The appellant municipality failed to prove that a tacit term should be included in a land sale contract that a closure and rezoning had to be successfully finalised within a reasonable time after the sale. The court found that it was not a term necessary to give business efficacy to the contract.
A tacit term is an unexpressed provision of a contract that is inferred primarily from the express terms and the admissible evidence regarding context. A court will not readily infer a tacit term, because the court may not make a contract for the parties. The inference must be a necessary one namely that the parties necessarily would have agreed to the suggested term had the point been raised.
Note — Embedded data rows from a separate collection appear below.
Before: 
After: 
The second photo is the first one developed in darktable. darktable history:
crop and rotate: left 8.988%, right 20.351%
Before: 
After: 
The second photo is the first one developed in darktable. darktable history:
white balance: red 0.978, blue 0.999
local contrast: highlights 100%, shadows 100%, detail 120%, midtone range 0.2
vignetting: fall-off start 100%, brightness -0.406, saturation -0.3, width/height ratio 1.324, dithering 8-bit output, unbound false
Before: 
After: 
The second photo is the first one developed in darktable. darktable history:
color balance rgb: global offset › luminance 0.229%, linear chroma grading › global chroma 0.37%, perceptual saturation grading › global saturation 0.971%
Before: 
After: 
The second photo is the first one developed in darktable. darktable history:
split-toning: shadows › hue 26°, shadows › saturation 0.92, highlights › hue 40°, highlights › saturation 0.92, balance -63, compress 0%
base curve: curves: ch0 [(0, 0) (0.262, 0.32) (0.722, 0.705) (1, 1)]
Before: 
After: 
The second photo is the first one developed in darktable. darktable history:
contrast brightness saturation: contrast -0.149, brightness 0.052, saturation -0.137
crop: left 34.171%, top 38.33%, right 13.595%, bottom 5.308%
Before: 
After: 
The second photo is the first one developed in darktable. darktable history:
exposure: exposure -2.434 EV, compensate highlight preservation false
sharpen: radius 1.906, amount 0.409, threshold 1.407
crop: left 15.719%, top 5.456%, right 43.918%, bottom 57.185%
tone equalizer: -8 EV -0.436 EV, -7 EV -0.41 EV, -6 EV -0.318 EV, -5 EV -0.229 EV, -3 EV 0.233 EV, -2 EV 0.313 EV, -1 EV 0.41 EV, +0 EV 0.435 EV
The bystander test is applied by asking whether each of the parties would inevitably have provided the same answer to the question by a hypothetical bystander as to what the parties meant. There was no such proof that both parties would have agreed to the term proposed. It is a notorious fact that closure and re-zoning processes are often beset with difficulties and delays. There were also provisions in the contract leaving the time periods open-ended rather than requiring performance in a specific or reasonable time.
The judgment also reminds us of the distinction between a suspensive condition and a resolutive condition. A suspension condition suspends the operation of the obligations to which it relates until the occurrence of a future uncertain event. A resolutive condition generally terminates the obligations flowing from the contract after the occurrence of a future uncertain event.
The court also found that a paragraph beginning with the words “provided that” was not a true proviso but an independent provision. The clause did not qualify or limit the principal matter in the preceding paragraph. This is worth remembering when drafting or interpreting a contract.
The court rejected a defence of prescription because the right to seek the closure and re-zoning of the properties was not a “debt” within the meaning of the Prescription Act, 1969. It has repeatedly been decided that a debt in this context is an obligation to make payment, deliver goods or render services.